Цель упражнения: Перескажите, пожалуйста, фрагмент документа в двух предложениях.

Фрагмент документа:
Номер 19 (815), 19.05.2006

ТАК НАЧИНАЛАСЬ ВОЙНА

В начале лета 1941 года нередкостью стали учебные воздушные тревоги. Гас свет, по небу метались лучи прожекторов. В городе, где рядом – бабушка, дедушка, тетя было не страшно, страшно стало на даче, в темной комнате, где под потолком шуршала бабочка-мертвая голова, о которой рассказывала сказки наша молоденькая домработница Фрося, любительница, как сказали бы сейчас, триллеров. А мама с папой приезжали из города поздно, пробирались в кромешной тьме дачными закоулками. Папа ворчал: "Не нужно было выезжать на дачу 13-го, да еще в пятницу – черная пятница не подходящий день для выезда на дачу". Мама возражала: "Ну куда уж позже, ребенок и так почти половину июня провел в городе".

Набор данных:
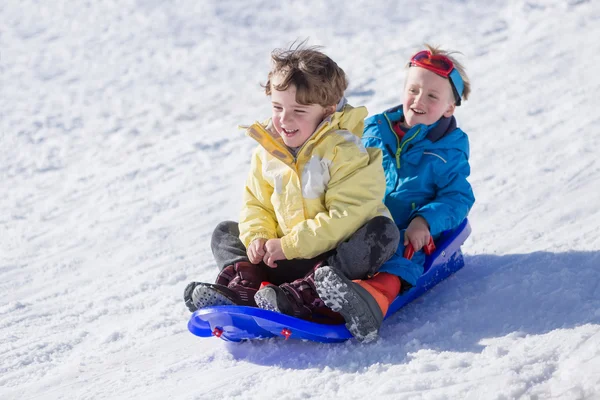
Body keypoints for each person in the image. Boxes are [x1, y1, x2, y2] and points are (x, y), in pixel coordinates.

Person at [183, 44, 400, 321]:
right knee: (225, 232)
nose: (285, 119)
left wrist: (291, 245)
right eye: (277, 107)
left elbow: (346, 215)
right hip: (279, 256)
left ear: (327, 110)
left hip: (328, 260)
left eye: (299, 110)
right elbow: (256, 203)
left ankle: (307, 295)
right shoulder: (268, 150)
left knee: (382, 232)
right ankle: (245, 289)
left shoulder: (344, 151)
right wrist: (258, 238)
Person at [313, 44, 476, 342]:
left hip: (408, 232)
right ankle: (306, 291)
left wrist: (424, 221)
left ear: (449, 108)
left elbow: (457, 197)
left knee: (399, 257)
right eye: (413, 90)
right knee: (327, 240)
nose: (418, 100)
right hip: (363, 219)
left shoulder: (449, 148)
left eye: (432, 96)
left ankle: (370, 301)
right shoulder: (374, 128)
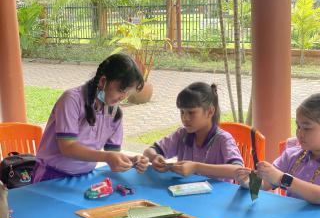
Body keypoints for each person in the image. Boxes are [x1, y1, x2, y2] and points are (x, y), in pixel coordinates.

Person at [32, 53, 149, 183]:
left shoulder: (115, 114)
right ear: (103, 81)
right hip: (51, 176)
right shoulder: (71, 100)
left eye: (128, 92)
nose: (124, 97)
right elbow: (67, 147)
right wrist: (108, 157)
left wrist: (131, 161)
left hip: (85, 177)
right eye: (121, 90)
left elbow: (113, 154)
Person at [143, 82, 244, 181]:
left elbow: (239, 171)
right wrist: (155, 157)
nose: (185, 118)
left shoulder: (223, 139)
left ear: (210, 111)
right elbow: (148, 151)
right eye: (182, 112)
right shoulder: (182, 135)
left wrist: (196, 167)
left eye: (191, 112)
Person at [235, 93, 320, 204]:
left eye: (307, 128)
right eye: (298, 126)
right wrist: (249, 182)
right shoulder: (292, 156)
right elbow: (266, 182)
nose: (300, 133)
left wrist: (282, 178)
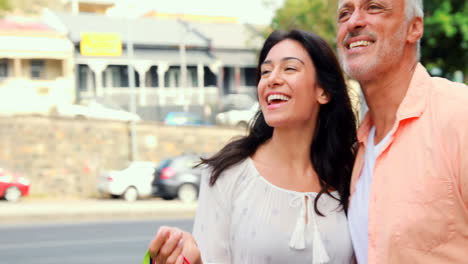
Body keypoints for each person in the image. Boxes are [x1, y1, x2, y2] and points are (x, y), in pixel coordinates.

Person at [146, 29, 358, 264]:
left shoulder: (350, 173)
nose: (272, 79)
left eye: (289, 68)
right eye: (265, 72)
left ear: (324, 91)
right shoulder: (228, 172)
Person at [336, 0, 468, 263]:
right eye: (345, 13)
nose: (353, 22)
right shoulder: (357, 147)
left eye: (373, 7)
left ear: (414, 28)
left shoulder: (458, 115)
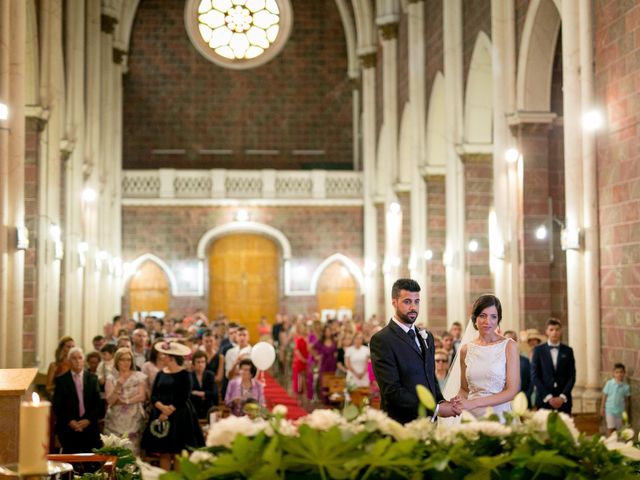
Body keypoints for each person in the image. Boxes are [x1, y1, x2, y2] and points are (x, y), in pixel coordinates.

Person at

Ответ к заданию: В начале лета 1941 года часто бывали учебные воздушные тревоги: гас свет, по небу метались лучи прожекторов, и если в городе рядом с бабушкой, дедушкой и тетей было не страшно, то на даче, в темной комнате с шуршащей под потолком бабочкой-мертвой головой, стало страшно. Мама с папой поздно приезжали из города, и папа ворчал, что не нужно было выезжать на дачу 13-го, да еще в пятницу, а мама возражала, что ребенок и так почти половину июня провел в городе.